The right cannot refer to this as the fairness doctrine. It’s a limit on free speech and should be labeled as such. anytime you say you’re against fairness you’re starting off in the wrong position.
>>The right cannot refer to this as the fairness doctrine. Its a limit on free speech and should be labeled as such. anytime you say youre against fairness youre starting off in the wrong position.<<
Spaghetti Man is dead right. Before we obstruct an attempt to pass a Fairness Doctrine, we have to redefine the issue to place it on favorable terrain. It is an Unfairness Doctrine because it is an attempt to limit free speech in the market place of ideas.

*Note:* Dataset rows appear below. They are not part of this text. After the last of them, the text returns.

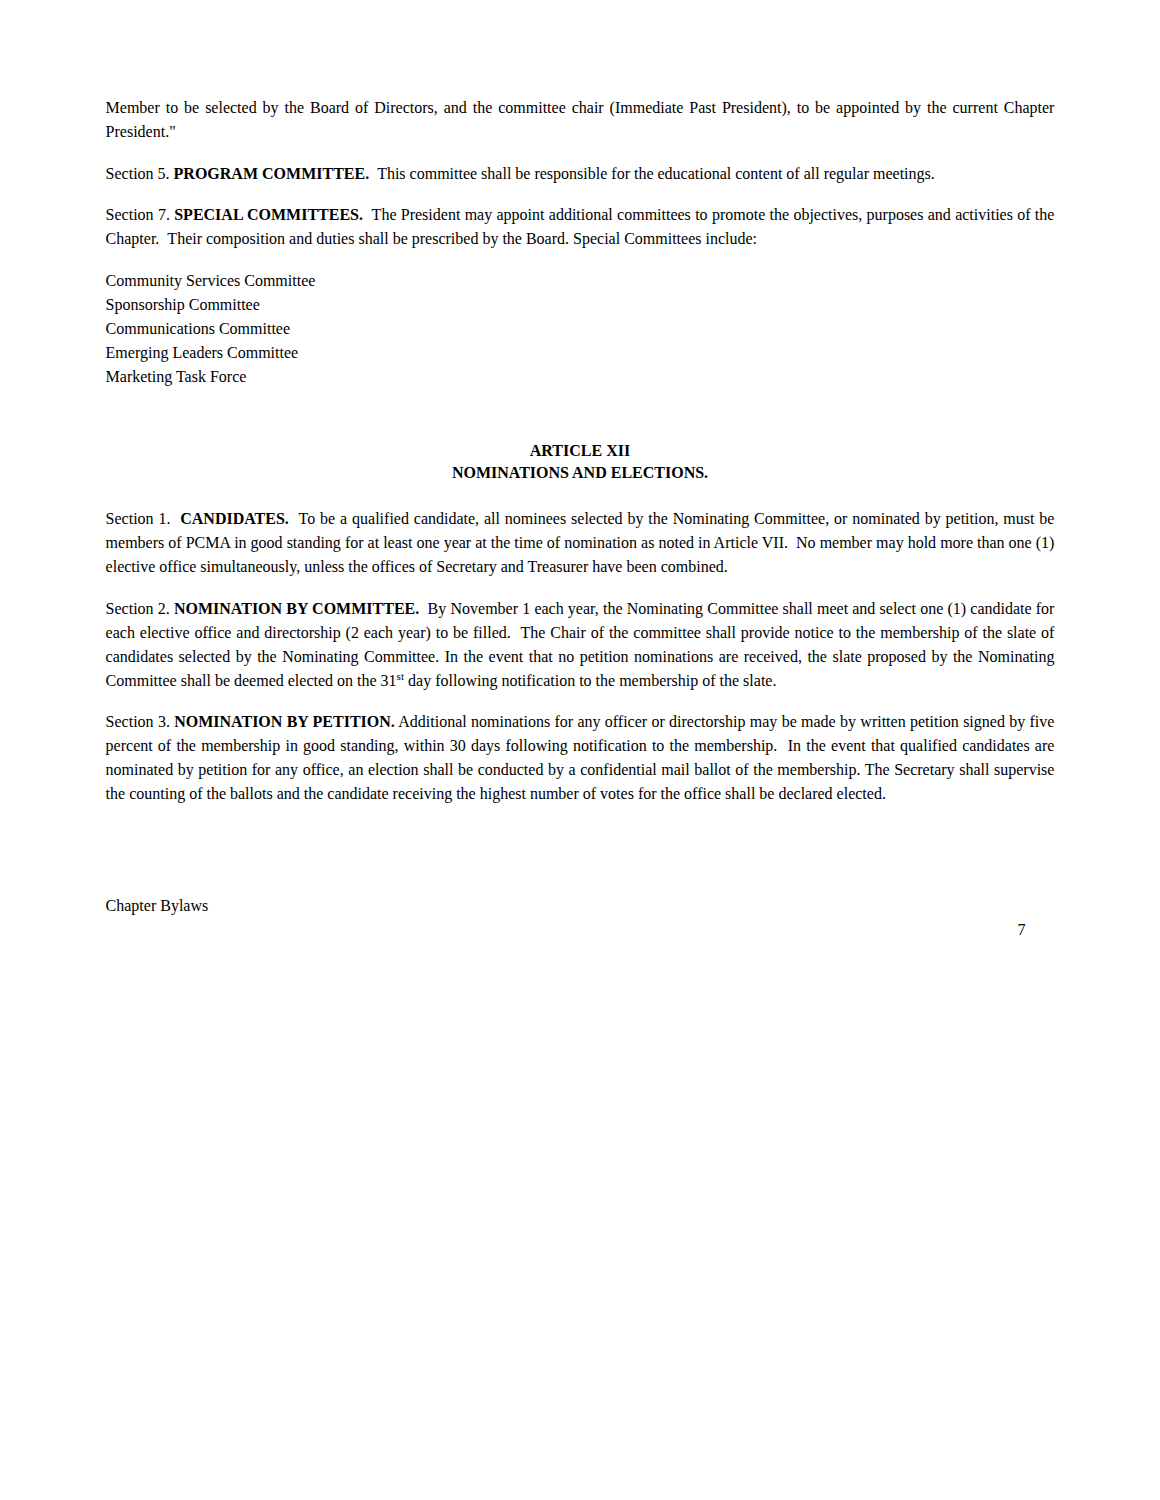Member to be selected by the Board of Directors, and the committee chair (Immediate Past President), to be appointed by the current Chapter President."
Section 5. PROGRAM COMMITTEE. This committee shall be responsible for the educational content of all regular meetings.
Section 7. SPECIAL COMMITTEES. The President may appoint additional committees to promote the objectives, purposes and activities of the Chapter. Their composition and duties shall be prescribed by the Board. Special Committees include:
Community Services Committee
Sponsorship Committee
Communications Committee
Emerging Leaders Committee
Marketing Task Force
ARTICLE XII NOMINATIONS AND ELECTIONS.
Section 1. CANDIDATES. To be a qualified candidate, all nominees selected by the Nominating Committee, or nominated by petition, must be members of PCMA in good standing for at least one year at the time of nomination as noted in Article VII. No member may hold more than one (1) elective office simultaneously, unless the offices of Secretary and Treasurer have been combined.
Section 2. NOMINATION BY COMMITTEE. By November 1 each year, the Nominating Committee shall meet and select one (1) candidate for each elective office and directorship (2 each year) to be filled. The Chair of the committee shall provide notice to the membership of the slate of candidates selected by the Nominating Committee. In the event that no petition nominations are received, the slate proposed by the Nominating Committee shall be deemed elected on the 31st day following notification to the membership of the slate.
Section 3. NOMINATION BY PETITION. Additional nominations for any officer or directorship may be made by written petition signed by five percent of the membership in good standing, within 30 days following notification to the membership. In the event that qualified candidates are nominated by petition for any office, an election shall be conducted by a confidential mail ballot of the membership. The Secretary shall supervise the counting of the ballots and the candidate receiving the highest number of votes for the office shall be declared elected.
Chapter Bylaws
7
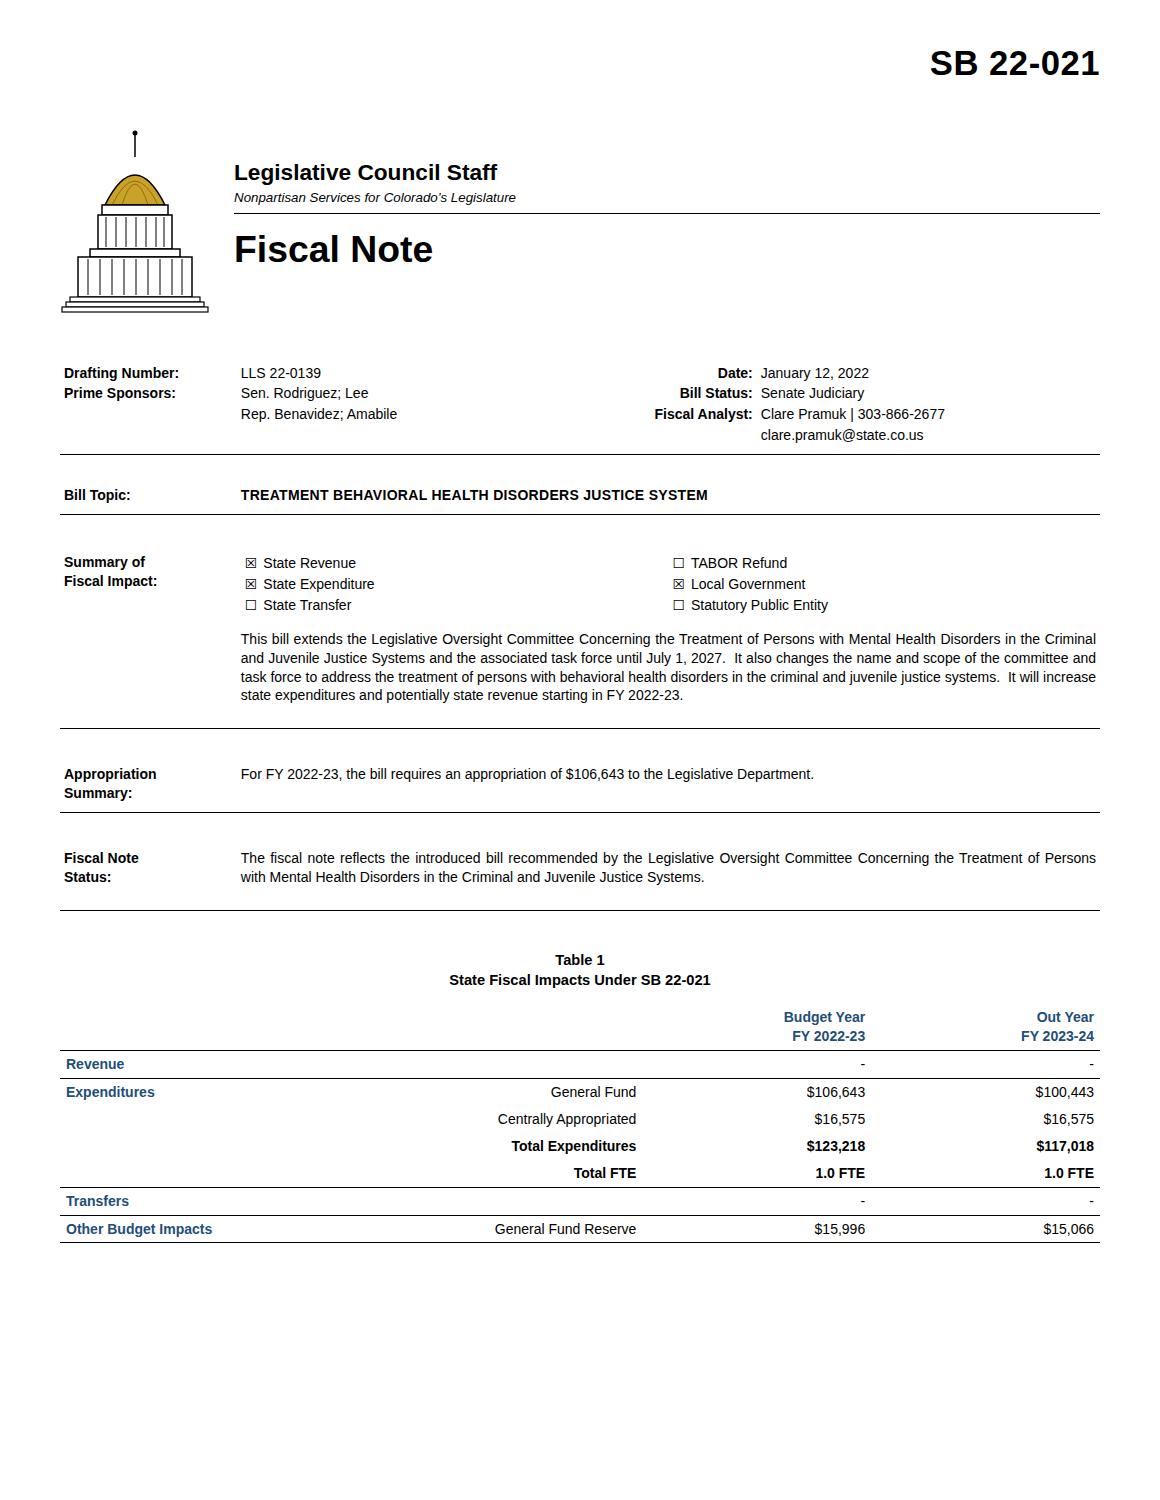SB 22-021
Legislative Council Staff
Nonpartisan Services for Colorado’s Legislature
Fiscal Note
| Drafting Number: | LLS 22-0139 | Date: | January 12, 2022 |
| Prime Sponsors: | Sen. Rodriguez; Lee | Bill Status: | Senate Judiciary |
| | Rep. Benavidez; Amabile | Fiscal Analyst: | Clare Pramuk / 303-866-2677 |
| | | | clare.pramuk@state.co.us |
| Bill Topic: | TREATMENT BEHAVIORAL HEALTH DISORDERS JUSTICE SYSTEM |
| Summary of Fiscal Impact: | / ☒ State Revenue / ☐ TABOR Refund / / ☒ State Expenditure / ☒ Local Government / / ☐ State Transfer / ☐ Statutory Public Entity / This bill extends the Legislative Oversight Committee Concerning the Treatment of Persons with Mental Health Disorders in the Criminal and Juvenile Justice Systems and the associated task force until July 1, 2027. It also changes the name and scope of the committee and task force to address the treatment of persons with behavioral health disorders in the criminal and juvenile justice systems. It will increase state expenditures and potentially state revenue starting in FY 2022-23. |
| Appropriation Summary: | For FY 2022-23, the bill requires an appropriation of $106,643 to the Legislative Department. |
| Fiscal Note Status: | The fiscal note reflects the introduced bill recommended by the Legislative Oversight Committee Concerning the Treatment of Persons with Mental Health Disorders in the Criminal and Juvenile Justice Systems. |
Table 1
State Fiscal Impacts Under SB 22-021
| | | Budget Year FY 2022-23 | Out Year FY 2023-24 |
| --- | --- | --- | --- |
| Revenue | | - | - |
| Expenditures | General Fund | $106,643 | $100,443 |
| | Centrally Appropriated | $16,575 | $16,575 |
| | Total Expenditures | $123,218 | $117,018 |
| | Total FTE | 1.0 FTE | 1.0 FTE |
| Transfers | | - | - |
| Other Budget Impacts | General Fund Reserve | $15,996 | $15,066 |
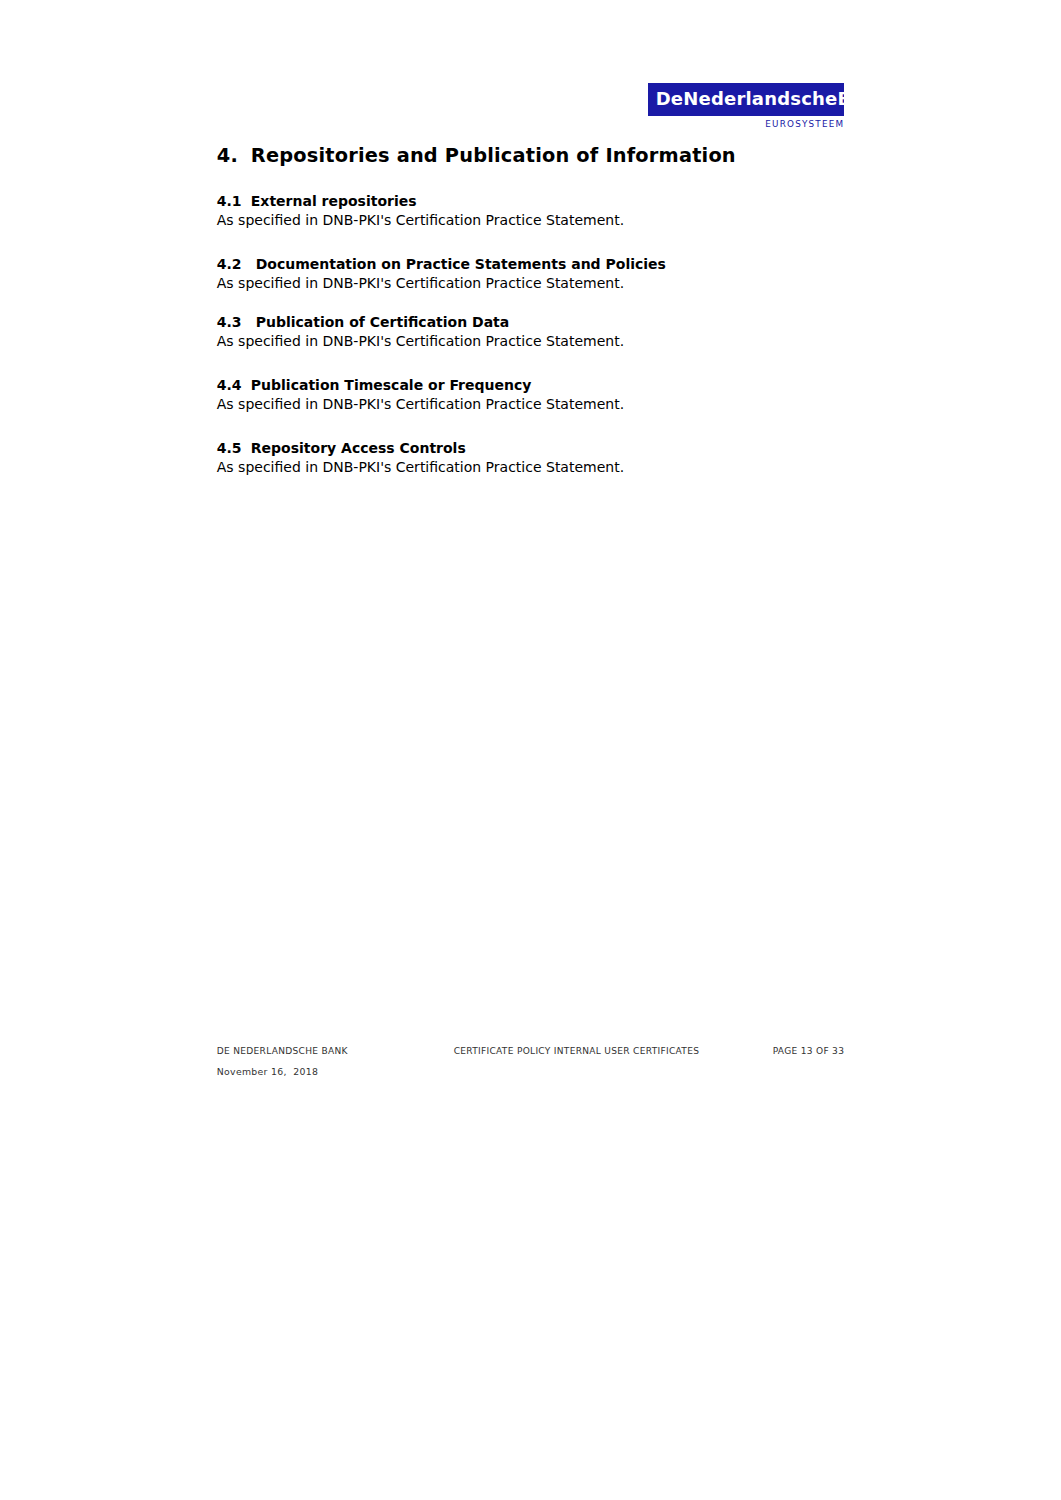De NederlandscheBank
Eurosysteem
4. Repositories and Publication of Information
4.1 External repositories
As specified in DNB-PKI's Certification Practice Statement.
4.2 Documentation on Practice Statements and Policies
As specified in DNB-PKI's Certification Practice Statement.
4.3 Publication of Certification Data
As specified in DNB-PKI's Certification Practice Statement.
4.4 Publication Timescale or Frequency
As specified in DNB-PKI's Certification Practice Statement.
4.5 Repository Access Controls
As specified in DNB-PKI's Certification Practice Statement.
DE NEDERLANDSCHE BANK
CERTIFICATE POLICY INTERNAL USER CERTIFICATES
PAGE 13 of 33
November 16, 2018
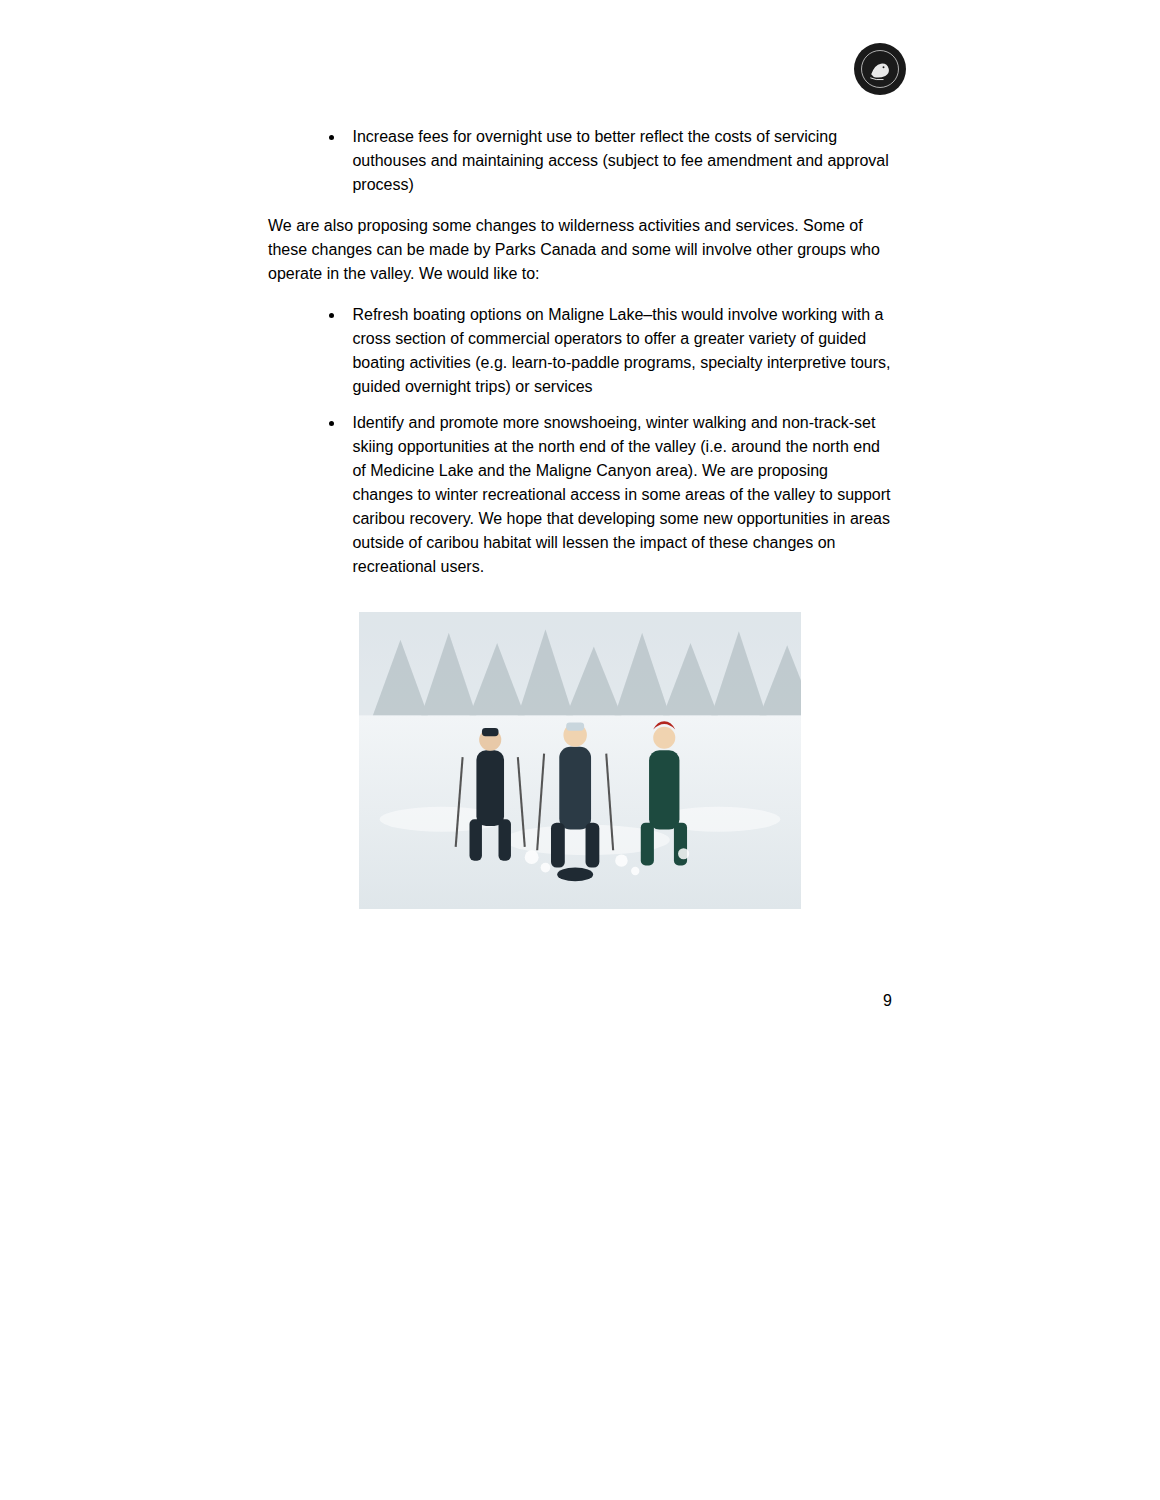Increase fees for overnight use to better reflect the costs of servicing outhouses and maintaining access (subject to fee amendment and approval process)
We are also proposing some changes to wilderness activities and services. Some of these changes can be made by Parks Canada and some will involve other groups who operate in the valley. We would like to:
Refresh boating options on Maligne Lake–this would involve working with a cross section of commercial operators to offer a greater variety of guided boating activities (e.g. learn-to-paddle programs, specialty interpretive tours, guided overnight trips) or services
Identify and promote more snowshoeing, winter walking and non-track-set skiing opportunities at the north end of the valley (i.e. around the north end of Medicine Lake and the Maligne Canyon area). We are proposing changes to winter recreational access in some areas of the valley to support caribou recovery. We hope that developing some new opportunities in areas outside of caribou habitat will lessen the impact of these changes on recreational users.
9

The fundamental idea behind the Unfairness Doctrine is to force a private enterprise to promulgate opinions and ideas it may not agree with nor find economically profitable to do so. The unfairness Doctrine is the force-feeding of attitudes, opinions and beliefs and by statute is authoritarian.
A secondary argument against the Unfairness Doctrine is that we do not wish to force conservative opinions and beliefs on any private enterprise, so why force any belief system on any private enterprise? We are willing to allow the market place of ideas to determine the success or failure of the conservative message and so should other belief systems.
Thirdly, there is the unpracticality of implementation of the Unfairness Doctrine. Is it limited to conservative/liberal duality? Or do Green Party environmentalism, neo-nazism, and other fringe groups get to play, too?